Reasonable Adjustments and Legal Duties

A reasonable adjustment is a practical change that removes or reduces a barrier for a disabled person. For Deaf and hard-of-hearing patients this often means changing how staff communicate, how appointments are arranged, or how information is provided. Examples include alternative contact methods, clearer written information, visual alerts, assistive listening, access to interpreters, quieter spaces and longer appointment times.
Dental nurses may not set every policy, but they are well placed to observe whether adjustments are used effectively. A policy stating "interpreter available" is pointless if no one knows how to arrange one. A hearing loop sign is unhelpful if the loop is switched off, untested, or staff cannot explain where it works.

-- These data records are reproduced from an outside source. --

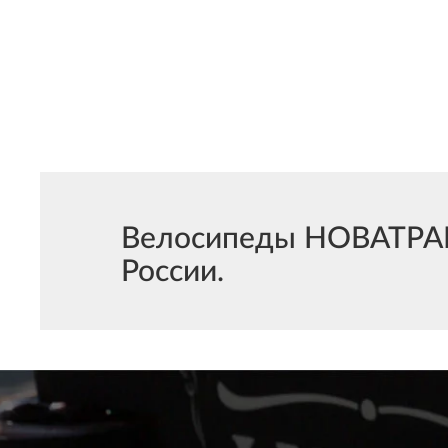
Велосипеды НОВАТРАК 
России.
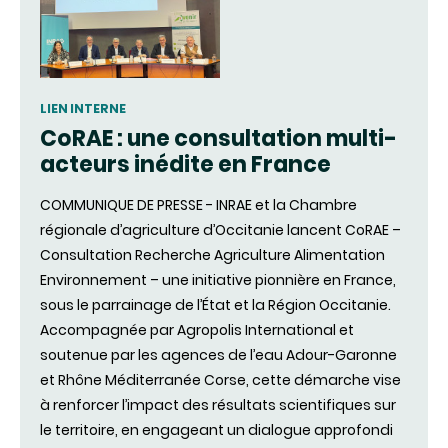
LIEN INTERNE
CoRAE : une consultation multi-
acteurs inédite en France
COMMUNIQUE DE PRESSE - INRAE et la Chambre
régionale d’agriculture d’Occitanie lancent CoRAE –
Consultation Recherche Agriculture Alimentation
Environnement – une initiative pionnière en France,
sous le parrainage de l’État et la Région Occitanie.
Accompagnée par Agropolis International et
soutenue par les agences de l’eau Adour-Garonne
et Rhône Méditerranée Corse, cette démarche vise
à renforcer l’impact des résultats scientifiques sur
le territoire, en engageant un dialogue approfondi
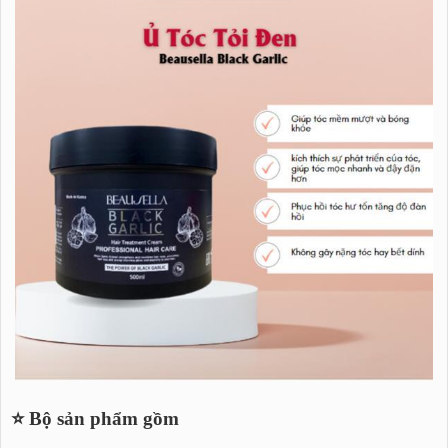
⭐ Bộ sản phẩm gồm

Examples of reasonable adjustments
- Offering SMS, email, or online contact instead of telephone-only communication.
- Booking extra time where communication will take longer.
- Providing written key points, large print, captions, or visual diagrams.

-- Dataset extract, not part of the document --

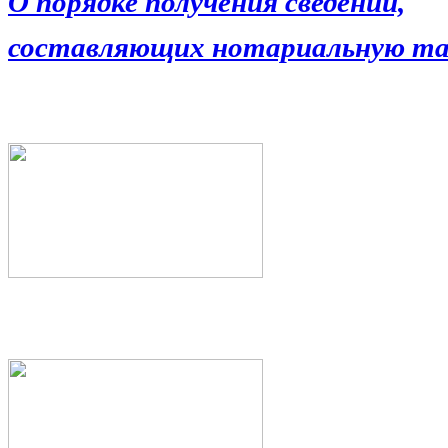
О порядке получения сведений,
составляющих нотариальную та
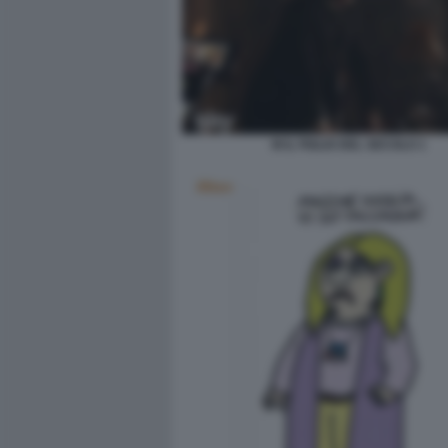
M IL FIGLIO DEL SECOLO 1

- Using a BSL interpreter or speech-to-text support when needed.
- Making sure hearing loops and visual calling systems are usable.
Whether an adjustment is reasonable depends on the circumstances, but services should anticipate common barriers. If the team repeatedly cancels because no interpreter was booked, or repeatedly phones a patient who cannot use the telephone, the system is at fault and needs fixing.
A reasonable adjustment only helps if the team can deliver it. Dental nurses can help turn access needs into visible, practical, and repeatable actions.